Egypt Court Ruling Ends State of Emergency


Egypt Court Ruling Ends State of Emergency

TEHRAN (Tasnim) - An Egyptian court ruled a three-month state of emergency be lifted on Tuesday, two days ahead of schedule and three months after it was imposed during a crackdown on protesters supporting ousted President Mohammed Mursi.

But as emergency rule was ordered to end, the government edged a step closer to passing a law on demonstrations that the opposition says could be a new way to curb protests.

A draft legislation - currently being considered by Interim President Adly Mahmud Mansour - requires protest organizers to notify police in advance of any meeting of more than 10 people, in public or in private.

The government imposed emergency and nightly curfews on August 14, when security forces forcibly dispersed two Cairo sit-ins by Mursi supporters, touching off the worst domestic bloodshed in Egypt's modern history.

This followed the ruling by the administrative court that said the decree extending the measures should only be effective for two calendar months.

However, a cabinet statement then said Cairo was still waiting for the text of the ruling before implementing it.

The statement also stressed that the army-backed government would abide by the verdict,Reuters reported.

It would mean an end to nightly curfews that have choked economic life, although security forces would not lift the curfew until formally told to do so by the government, a security official said.
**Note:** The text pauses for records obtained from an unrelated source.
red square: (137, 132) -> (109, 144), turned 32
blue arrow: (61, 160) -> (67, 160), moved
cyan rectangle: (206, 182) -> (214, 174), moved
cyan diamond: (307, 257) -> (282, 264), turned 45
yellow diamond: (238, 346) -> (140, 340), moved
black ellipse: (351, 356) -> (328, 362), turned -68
The curfew now stretches from 1 am to 5 am, apart from Fridays, when it begins at 7 pm.

Mursi's Muslim Brotherhood says the state of emergency has given extra legal cover to a crackdown on the movement: the security forces have killed hundreds of Mursi's supporters and arrested thousands more since his July 3 downfall.

The state of the emergency allowed the authorities to make arrests without warrants and gave security officials the right to search people's homes.

Mursi, the country's first democratically elected president, has been held in a secret location since his removal by the army in July, and was transferred to a high-security prison in the Mediterranean port city of Alexandria after the opening session of his trial on November 4.

He is currently on trial for allegedly inciting the killing of protesters outside the presidential palace in 2012.

The state of emergency and the curfew allowed the authorities to make arrests without warrants and search people's homes.

Many people have also blamed the curfew for a fall in business in Cairo - at a time when the government is trying to create jobs and revive the economy.

Egyptians lived under a state of emergency - which gives extra powers to the security services - for more than three decades, until President Hosni Mubarak was forced from power amid mass protests in 2011.